The user supplies two refs upstream and head. upstream should be suitable for export as a
.orig.tar.gz
file [6], and it should be an ancestor of head.At source package build time, we want to construct a series of patches that
- Is guaranteed to apply to upstream
- Produces the same work tree as head, outside
./debian
- Does not touch
./debian
- As much as possible, matches the git history from upstream to head.
Condition (4) suggests we want something roughly like git
format-patch
upstream..head, removing those patches which are
only about Debian packaging. Because of (3), we have to be a bit
careful about commits that touch upstream and ./debian
. We also
want to avoid outputting patches that have been applied (or worse
partially applied) upstream. git patch-id
can help identify
cherry-picked patches, but not partial application.
Eventually I arrived at the following strategy.
Use git-filter-branch to construct a copy of the history upstream..head with ./debian (and for technical reasons .pc) excised.
Filter these commits to remove e.g. those that are present exactly upstream, or those that introduces no changes, or changes unrepresentable in a patch.
Try to revert the remaining commits, in reverse order. The idea here is twofold. First, a patch that occurs twice in history because of merging will only revert the most recent one, allowing earlier copies to be skipped. Second, the state of the temporary branch after all successful reverts represents the difference from upstream not accounted for by any patch.
Generate a "fixup patch" accounting for any remaining differences, to be applied before any if the "nice" patches.
Cherry-pick each "nice" patch on top of the fixup patch, to ensure we have a linear history that can be exported to quilt. If any of these cherry-picks fail, abort the export.
Yep, it seems over-complicated to me too.
TL;DR: Show me the code.
You can clone my current version from
git://pivot.cs.unb.ca/gitpkg.git
This provides a script "git-debcherry" which does the history linearization discussed above. In order to test out how/if this works in your repository, you could run
git-debcherry --stat $UPSTREAM
For actual use, you probably want to use something like
git-debcherry -o debian/patches
There is a hook in hooks/debcherry-deb-export-hook
that does this at
source package export time.
I'm aware this is not that fast; it does several expensive operations. On the other hand, you know what Don Knuth says about premature optimization, so I'm more interested in reports of when it does and doesn't work. In addition to crashing, generating multi-megabyte "fixup patch" probably counts as failure.
Notes
This first part doesn't seem too Debian or git specific to me, but I don't know much concrete about other packaging workflows or other version control systems.

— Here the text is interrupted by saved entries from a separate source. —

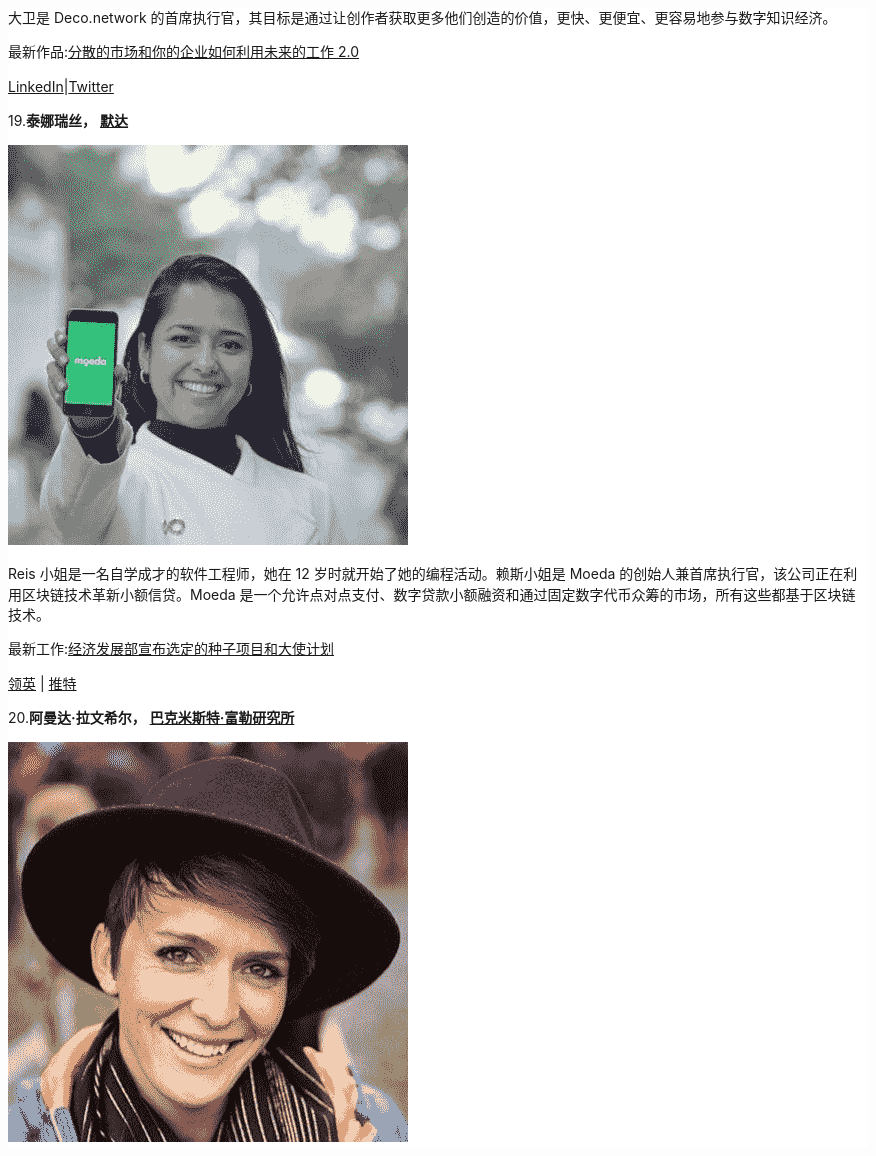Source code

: 大卫是 Deco.network 的首席执行官，其目标是通过让创作者获取更多他们创造的价值，更快、更便宜、更容易地参与数字知识经济。

最新作品:[分散的市场和你的企业如何利用未来的工作 2.0](https://epodcastnetwork.com/decentralized-marketplaces-and-how-your-business-can-capitalize-on-the-future-of-work-2-0/)

[LinkedIn](https://www.linkedin.com/in/dsneider/)|[Twitter](https://twitter.com/davesneider?lang=en)

19.**泰娜瑞丝，** [**默达**](https://moedaseeds.com/)

![](img/4f582535bbd1f031cb1fb05e95806fbc.png)

Reis 小姐是一名自学成才的软件工程师，她在 12 岁时就开始了她的编程活动。赖斯小姐是 Moeda 的创始人兼首席执行官，该公司正在利用区块链技术革新小额信贷。Moeda 是一个允许点对点支付、数字贷款小额融资和通过固定数字代币众筹的市场，所有这些都基于区块链技术。

最新工作:[经济发展部宣布选定的种子项目和大使计划](https://www.prnewswire.com/news-releases/moeda-to-announce-selected-seed-projects-and-ambassador-program-300549639.html)

[领英](https://twitter.com/taynaahreis?lang=en) | [推特](https://www.linkedin.com/in/taynaah-reis/?locale=en_US)

20.**阿曼达·拉文希尔，** [**巴克米斯特·富勒研究所**](https://www.bfi.org/)

![](img/dde507dd58193437c3615e177863d44b.png)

Another variation is to have a patched upstream branch and merge that into the Debian packaging branch. The trade-off here that you can simplify the patch export process a bit, but the repo needs to have taken this disciplined approach from the beginning.
git-dpm merges the patched upstream into the Debian branch. This makes the history a bit messier, but seems to be more robust. I've been thinking about trying this out (semi-manually) for gitpkg.
See e.g. exporting. Although I did not then know the many surprising and horrible things people do in packaging histories, so it probably didn't work as well as I thought it did.
It's doable, but one ends up spending about a bunch lines of code on duplicating basic git functionality; e.g. there is no real support for tags of notes.
Since as far as I know quilt has no way of deleting files except to list the content, this means in particular exporting upstream should yield a DFSG Free source tree.